§ Requisitos del ejercicio
(a) Determine si cada afirmación concuerda con el texto sobre la movilización ciudadana. Responda sí o no y cite textualmente las palabras del texto que lo deciden. (i) El colectivo PeriodismoRealYa surge en Barcelona. (ii) Según el texto, la Constitución de 1978 es un dogma. (iii) Hace un año, quien escribe se presentó en esas páginas con un artículo titulado Crisis u oportunidad.
(b) Prolongue el texto sobre la movilización ciudadana a partir de su última oración.

HA EMPEZADO a movilizarse una ciudadanía aletargada, en asambleas de barrio, en colectivos que se resisten a seguir la inercia, las versiones oficiales o publicadas. Surge en Madrid, por ejemplo, el colectivo PeriodismoRealYa para reclamar un ejercicio de la profesión independiente, no sumiso ni paniaguado. Se empiezan a cuestionar los pilares de un establishment alumbrado en la Transición que estaba pervirtiendo, esclerotizando y desnaturalizando el impulso democrático inicial.

Hace un año me presentaba en estas páginas con un artículo titulado Crisis u oportunidad. Precisamente con esta megacrisis tenemos la oportunidad de replantearnos algunos aspectos de ese orden nacido de la Constitución de 1978, que no es un dogma sino un constructo que la ciudadanía consensuó para regir la democracia; y por ello tiene que evolucionar, adaptarse a los tiempos. Al amparo de ese nuevo orden democrático ha ido creciendo una clase senatorial que, en ocasiones, utiliza la política más para asentar privilegios que para servir a los ciudadanos. Las respuestas están de nuevo en las preguntas: ¿por qué algunos cargos de diputaciones provinciales ganan más que el presidente del Gobierno? ¿Por qué pagamos a Agentes de Desarrollo Rural que son meros controladores de los partidos? ¿Por qué en las administraciones reina la endogamia por encima de la excelencia? ¿Por qué la formación de los políticos está por debajo de la media? ¿Por qué nuestros jóvenes más preparados tienen que emigrar mientras mantenemos tanto zángano? ¿Por qué mantenemos a partidos regionales cuyo único fin es crear redes de intereses endogámicos? ¿Por qué los sindicatos evolucionan hacia una burocracia subvencionada? ¿Por qué buena parte de nuestra derecha no ha roto con el franquismo sociológico? ¿Por qué se baja el sueldo a los funcionarios y no se mete en cintura a los bancos y a las rentas más privilegiadas? ¿Por qué el Mercado está por encima de los gobiernos? ¿Por qué no se apuesta por la ciencia, la tecnología, la innovación como motor de desarrollo? ¿Por qué seguimos deteriorando el medio ambiente? ¿Por qué las diferencias entre ricos y pobres son acuciantes?

§ Entradas proporcionadas
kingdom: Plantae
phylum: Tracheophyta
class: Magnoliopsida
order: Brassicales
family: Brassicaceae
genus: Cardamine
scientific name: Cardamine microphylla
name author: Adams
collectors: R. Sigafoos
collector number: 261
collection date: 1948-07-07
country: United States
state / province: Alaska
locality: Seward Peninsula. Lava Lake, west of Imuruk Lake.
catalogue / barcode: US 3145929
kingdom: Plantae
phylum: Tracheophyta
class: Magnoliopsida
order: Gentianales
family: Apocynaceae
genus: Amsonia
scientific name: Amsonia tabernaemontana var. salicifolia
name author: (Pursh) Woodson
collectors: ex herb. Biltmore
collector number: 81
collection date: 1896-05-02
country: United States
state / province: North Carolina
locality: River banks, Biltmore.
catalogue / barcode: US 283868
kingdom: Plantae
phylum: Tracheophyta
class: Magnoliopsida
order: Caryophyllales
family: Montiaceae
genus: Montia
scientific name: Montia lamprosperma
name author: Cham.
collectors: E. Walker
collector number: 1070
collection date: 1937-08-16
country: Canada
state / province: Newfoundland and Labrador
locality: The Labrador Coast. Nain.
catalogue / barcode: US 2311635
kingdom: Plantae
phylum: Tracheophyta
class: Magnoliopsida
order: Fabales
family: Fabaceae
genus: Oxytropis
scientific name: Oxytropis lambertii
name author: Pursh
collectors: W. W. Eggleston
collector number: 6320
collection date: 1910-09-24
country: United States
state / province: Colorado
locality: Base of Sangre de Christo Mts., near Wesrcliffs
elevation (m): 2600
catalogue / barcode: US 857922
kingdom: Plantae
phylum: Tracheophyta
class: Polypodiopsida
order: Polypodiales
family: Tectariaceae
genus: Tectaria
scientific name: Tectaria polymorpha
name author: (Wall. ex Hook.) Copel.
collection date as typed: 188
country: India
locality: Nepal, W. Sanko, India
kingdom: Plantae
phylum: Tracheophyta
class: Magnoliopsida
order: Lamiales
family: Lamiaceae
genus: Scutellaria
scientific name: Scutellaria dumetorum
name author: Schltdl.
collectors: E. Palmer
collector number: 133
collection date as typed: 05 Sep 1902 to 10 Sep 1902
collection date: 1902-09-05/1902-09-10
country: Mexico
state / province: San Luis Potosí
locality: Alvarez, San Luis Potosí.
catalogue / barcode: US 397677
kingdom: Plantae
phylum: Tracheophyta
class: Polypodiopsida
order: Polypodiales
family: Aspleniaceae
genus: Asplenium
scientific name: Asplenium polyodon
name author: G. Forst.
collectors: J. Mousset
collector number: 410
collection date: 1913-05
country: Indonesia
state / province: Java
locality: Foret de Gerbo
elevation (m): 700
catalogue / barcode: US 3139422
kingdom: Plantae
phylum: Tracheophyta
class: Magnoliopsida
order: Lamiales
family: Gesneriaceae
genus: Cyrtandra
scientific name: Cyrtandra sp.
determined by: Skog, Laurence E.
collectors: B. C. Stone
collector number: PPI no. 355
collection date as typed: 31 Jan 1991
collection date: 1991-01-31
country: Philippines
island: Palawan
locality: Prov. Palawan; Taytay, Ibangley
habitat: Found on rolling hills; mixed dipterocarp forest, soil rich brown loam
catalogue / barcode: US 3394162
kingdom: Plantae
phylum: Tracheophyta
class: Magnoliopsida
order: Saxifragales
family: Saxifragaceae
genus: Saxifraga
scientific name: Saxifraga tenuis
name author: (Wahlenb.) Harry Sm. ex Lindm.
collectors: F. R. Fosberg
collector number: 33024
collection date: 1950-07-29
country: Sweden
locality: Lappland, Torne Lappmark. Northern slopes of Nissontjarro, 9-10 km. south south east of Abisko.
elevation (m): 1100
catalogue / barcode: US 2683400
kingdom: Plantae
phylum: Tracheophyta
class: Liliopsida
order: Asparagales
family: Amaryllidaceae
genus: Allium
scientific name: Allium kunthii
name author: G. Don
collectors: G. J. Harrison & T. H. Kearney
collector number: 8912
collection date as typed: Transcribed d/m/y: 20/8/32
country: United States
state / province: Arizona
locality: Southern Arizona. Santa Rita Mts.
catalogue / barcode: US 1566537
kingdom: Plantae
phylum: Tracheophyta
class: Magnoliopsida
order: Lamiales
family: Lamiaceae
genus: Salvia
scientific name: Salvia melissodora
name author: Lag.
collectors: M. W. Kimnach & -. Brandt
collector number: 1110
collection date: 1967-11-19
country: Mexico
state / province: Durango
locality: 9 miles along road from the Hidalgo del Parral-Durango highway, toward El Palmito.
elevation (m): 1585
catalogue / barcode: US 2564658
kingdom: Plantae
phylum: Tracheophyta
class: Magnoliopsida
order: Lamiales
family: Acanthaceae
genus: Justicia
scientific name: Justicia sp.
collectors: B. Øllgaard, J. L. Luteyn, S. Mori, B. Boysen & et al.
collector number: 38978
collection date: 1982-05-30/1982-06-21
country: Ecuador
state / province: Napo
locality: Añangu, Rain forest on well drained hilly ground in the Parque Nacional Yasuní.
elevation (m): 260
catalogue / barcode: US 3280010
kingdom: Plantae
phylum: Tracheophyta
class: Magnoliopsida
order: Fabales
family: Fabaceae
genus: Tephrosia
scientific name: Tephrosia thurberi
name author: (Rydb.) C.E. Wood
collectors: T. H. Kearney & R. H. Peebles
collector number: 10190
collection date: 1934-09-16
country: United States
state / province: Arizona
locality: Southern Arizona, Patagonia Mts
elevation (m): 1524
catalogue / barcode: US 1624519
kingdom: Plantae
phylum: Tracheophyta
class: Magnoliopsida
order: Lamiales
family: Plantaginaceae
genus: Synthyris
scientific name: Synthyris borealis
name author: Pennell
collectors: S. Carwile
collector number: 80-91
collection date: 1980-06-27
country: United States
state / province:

§ Respuestas del ejercicio
(a)
(i) No: "Surge en Madrid, por ejemplo, el colectivo PeriodismoRealYa".
(ii) No: "que no es un dogma sino un constructo que la ciudadanía consensuó para regir la democracia".
(iii) Sí: "Hace un año me presentaba en estas páginas con un artículo titulado Crisis u oportunidad".

(b)
A ESTAS preguntas la derecha liberal ya ha encontrado respuesta: dejemos actuar a San Mercado, que nos librará de todos los males. Amén. Y esa es la alternativa (más bien oculta) que nos deparará Mariano Rajoy, desmontando sigilosamente las ruinas del Estado de Bienestar. El embrollo es casi irresoluble, porque la socialdemocracia tampoco puede saltarse a la torera las reglas de Monopoly con las que ha compadreado durante años y ahí está la Cancerbera Merkel para impedirlo. Así que solo nos queda una izquierda real: la de los ciudadanos preguntones --"La pregunta es la piedad del pensamiento", según Heidegger--. España requiere esas preguntas, necesita una Transición 3.0 para entrar políticamente de lleno en el siglo XXI. Los realistas del Perogrullo argumenarán que los cambios se hacen ganando las elecciones y que las últimas se han decantado por el PP. Nada que objetar, nada que objetar tampoco a los legítimos representantes elegidos (salvo a los imputados y corruptos), pero algo se está moviendo y marcará el futuro de una izquierda necesaria que ya no se contenta con la alternancia. Se ha empezado a cuestionar el paradigma, se ha puesto en marcha la Transición 3.0.